• **Data shown**:
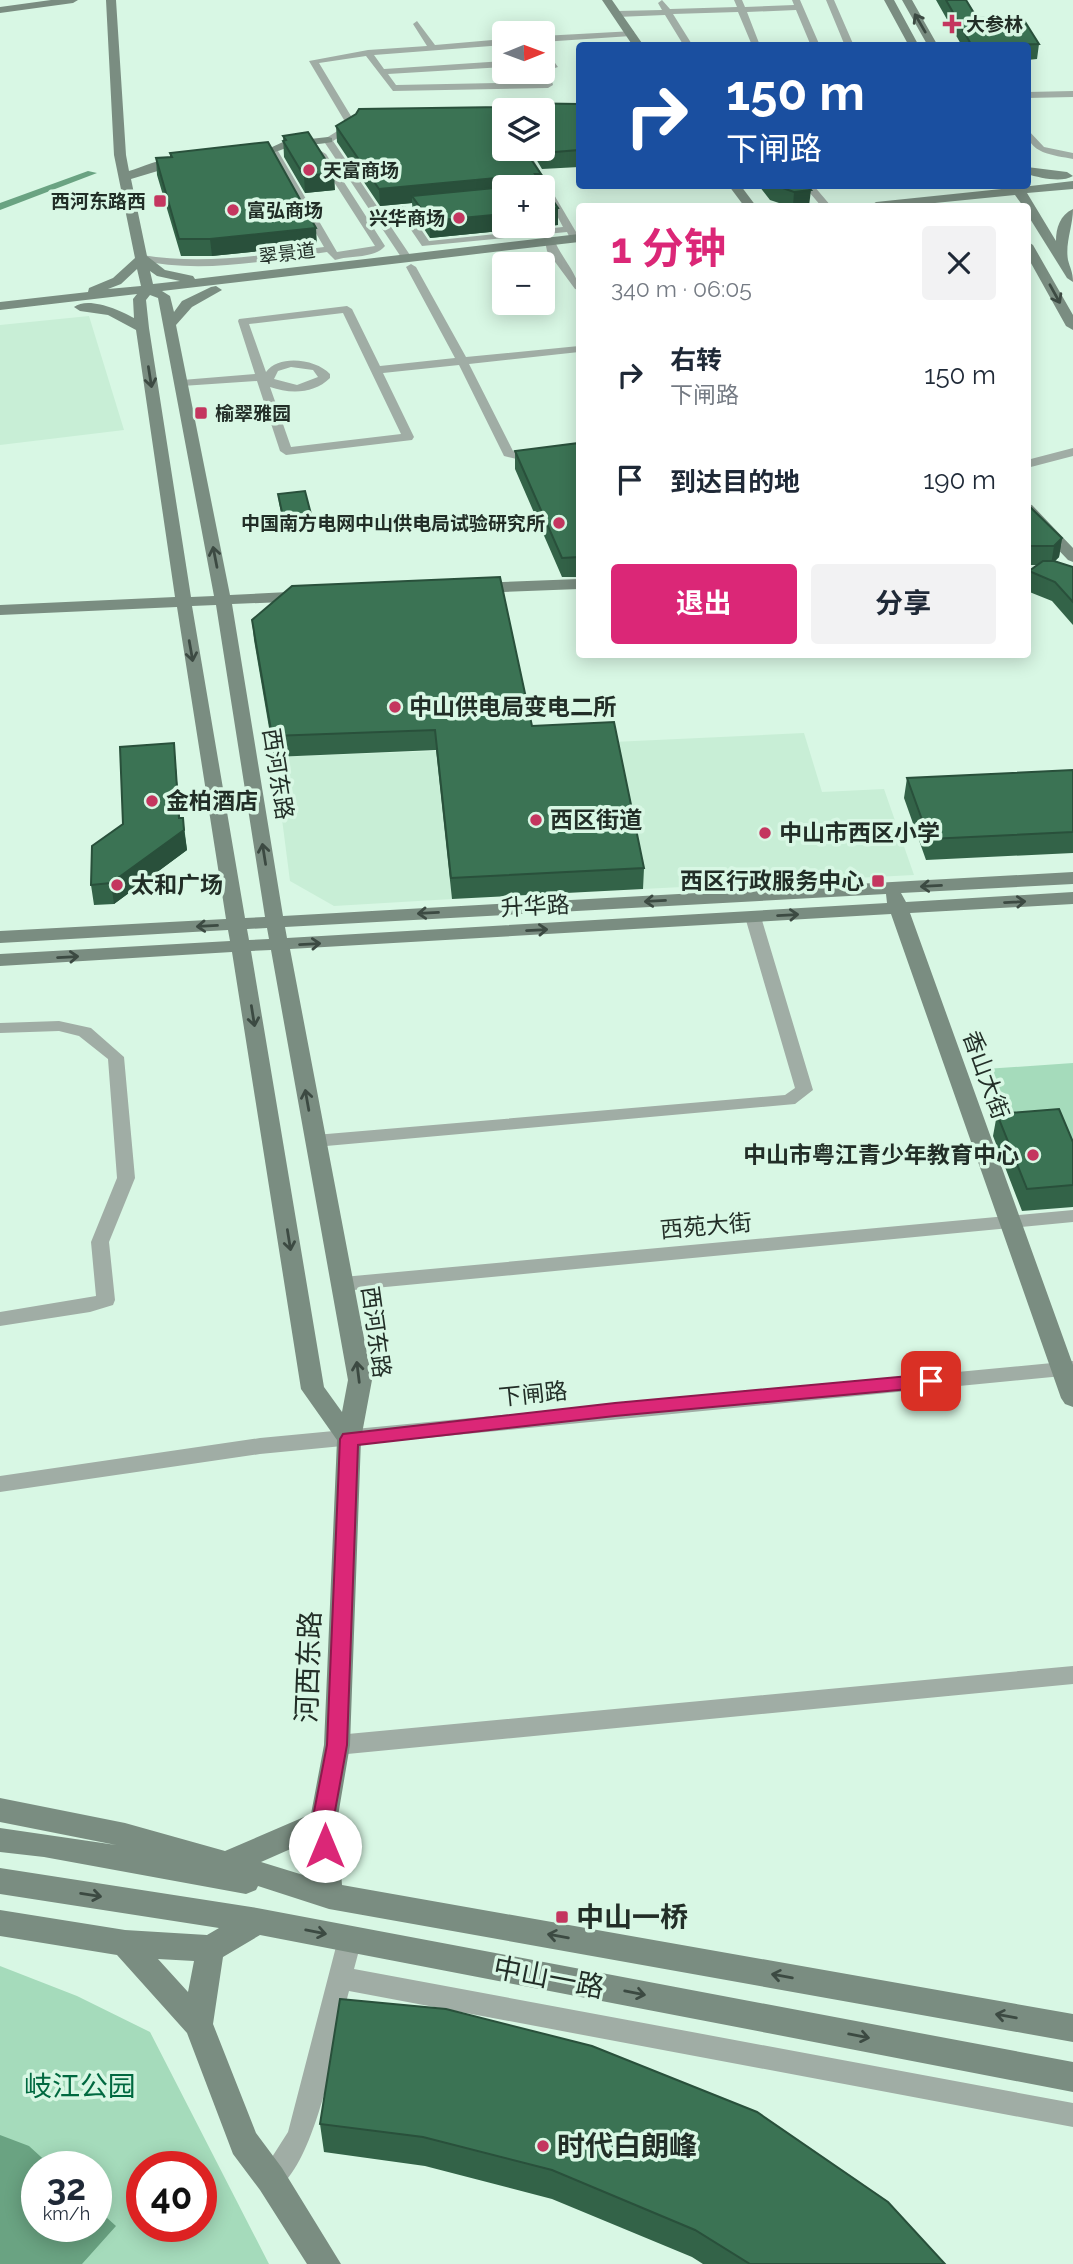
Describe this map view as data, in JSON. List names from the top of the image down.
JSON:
{
  "streets": {
    "street": [
      "翠景道",
      "西河东路",
      "升华路",
      "香山大街",
      "西苑大街",
      "下闸路",
      "河西东路",
      "中山一路"
    ]
  },
  "crossings": [
    ["翠景道", "西河东路"],
    ["西河东路", "升华路"],
    ["西河东路", "西苑大街"],
    ["西河东路", "下闸路"],
    ["西河东路", "河西东路"],
    ["升华路", "香山大街"],
    ["香山大街", "西苑大街"],
    ["香山大街", "下闸路"],
    ["下闸路", "河西东路"],
    ["河西东路", "中山一路"]
  ],
  "parks": ["岐江公园"],
  "places": {
    "health": ["大参林"],
    "other": [
      "天富商场",
      "富弘商场",
      "兴华商场",
      "中国南方电网中山供电局试验研究所",
      "中山供电局变电二所",
      "金柏酒店",
      "西区街道",
      "中山市西区小学",
      "太和广场",
      "中山市粤江青少年教育中心",
      "时代白朗峰"
    ],
    "transit": [
      "西河东路西",
      "榆翠雅园",
      "西区行政服务中心",
      "中山一桥"
    ]
  },
  "north": "right",
  "page": {
    "map_buttons": ["+", "−"],
    "turn": ["150 m", "下闸路"],
    "heading": ["1 分钟", "340 m · 06:05"],
    "list": [
      {
        "name": "右转",
        "note": "下闸路",
        "value": "150 m"
      },
      {
        "name": "到达目的地",
        "value": "190 m"
      }
    ],
    "buttons": ["退出", "分享"],
    "speed": "32 km/h",
    "limit": "40"
  }
}
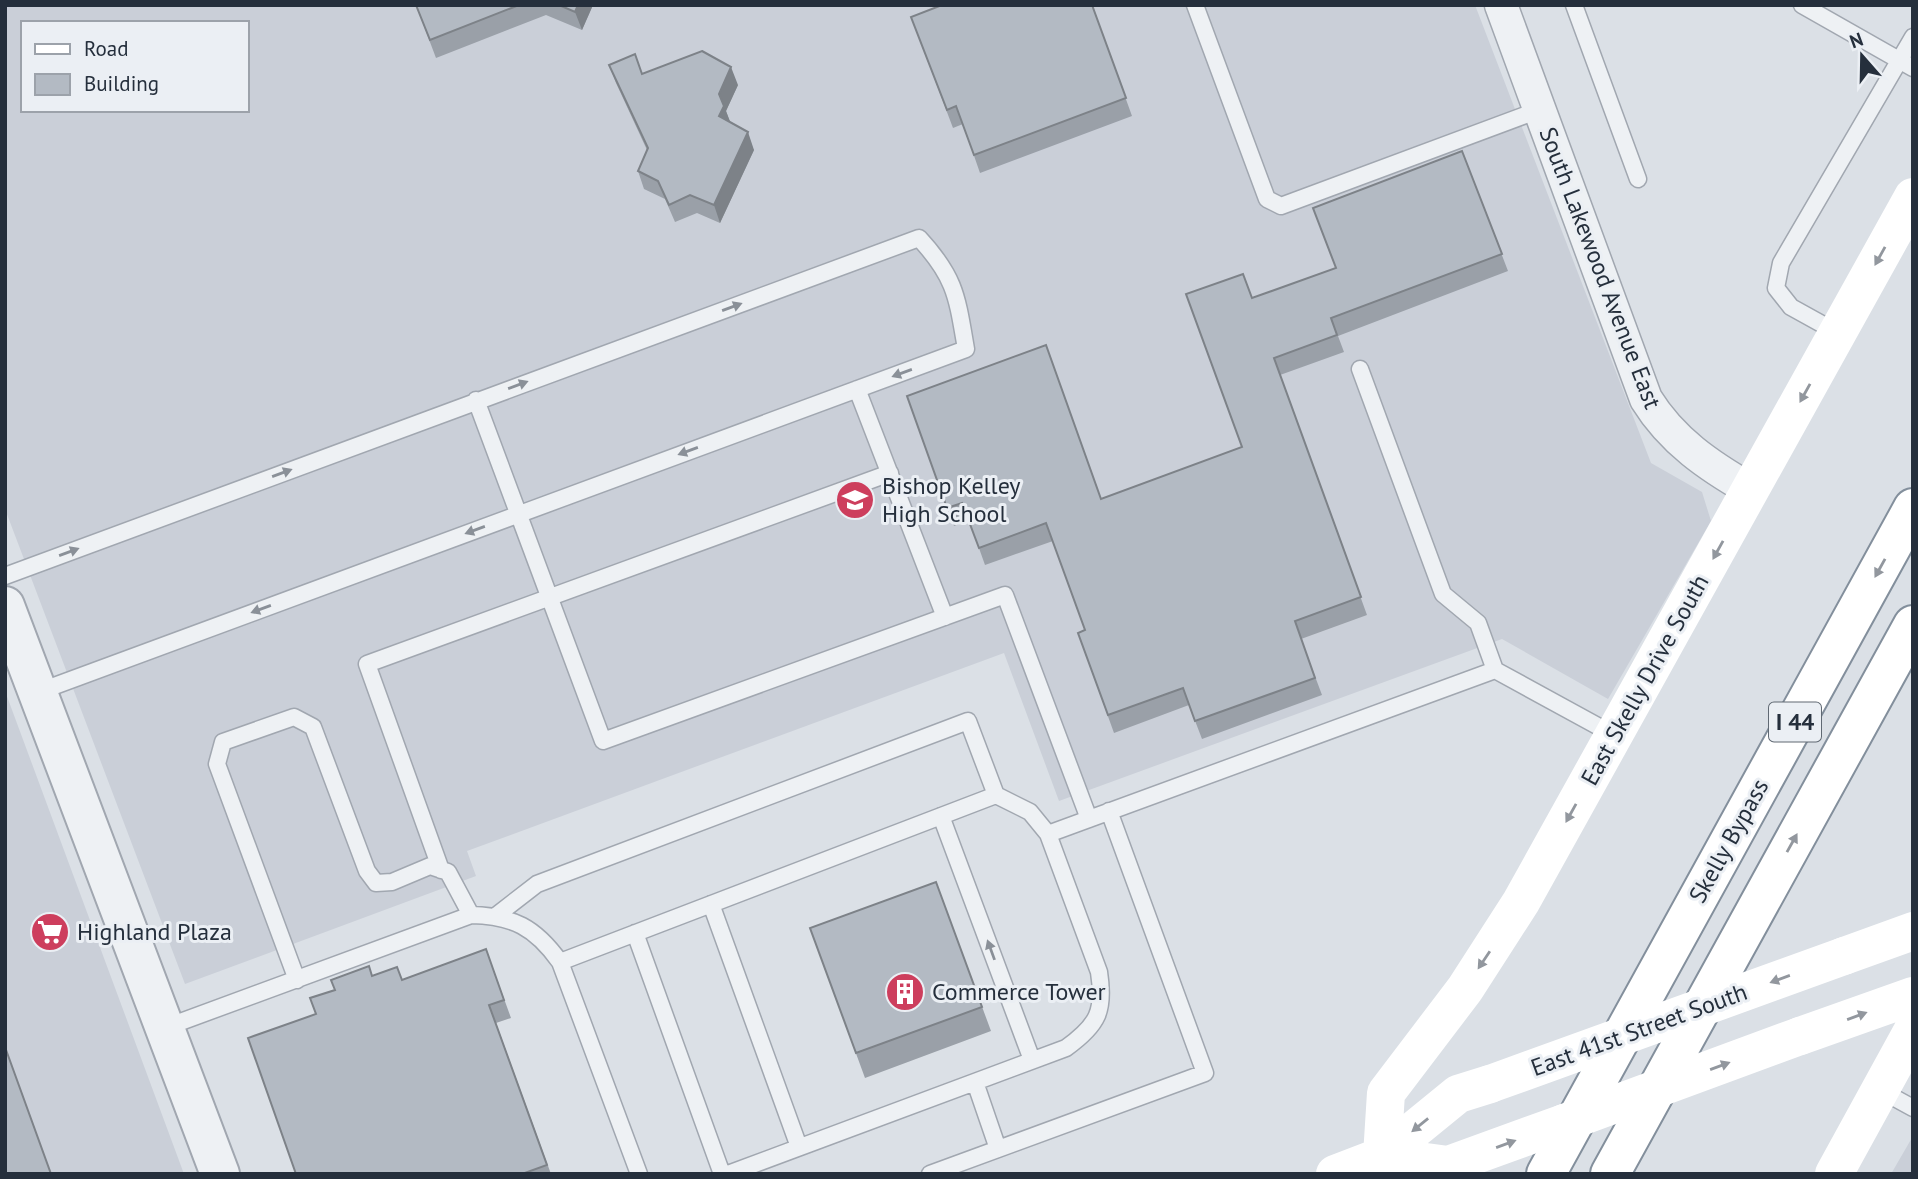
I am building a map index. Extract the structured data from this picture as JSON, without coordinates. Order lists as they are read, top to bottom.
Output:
{
  "streets": {
    "main road": [
      "East Skelly Drive South",
      "I 44",
      "Skelly Bypass",
      "East 41st Street South"
    ],
    "street": ["South Lakewood Avenue East"]
  },
  "crossings": [
    ["South Lakewood Avenue East", "East Skelly Drive South"],
    ["East Skelly Drive South", "East 41st Street South"]
  ],
  "places": {
    "school or university": ["Bishop Kelley High School"],
    "supermarket": ["Highland Plaza"],
    "building": ["Commerce Tower"]
  },
  "legend": ["Road", "Building"],
  "north": "top"
}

• **What the exercise asks**: When a line in the listing includes the word "JSON", report that line in full.

• **Reply**:
Describe this map view as data, in JSON. List names from the top of the image down.
JSON:
I am building a map index. Extract the structured data from this picture as JSON, without coordinates. Order lists as they are read, top to bottom.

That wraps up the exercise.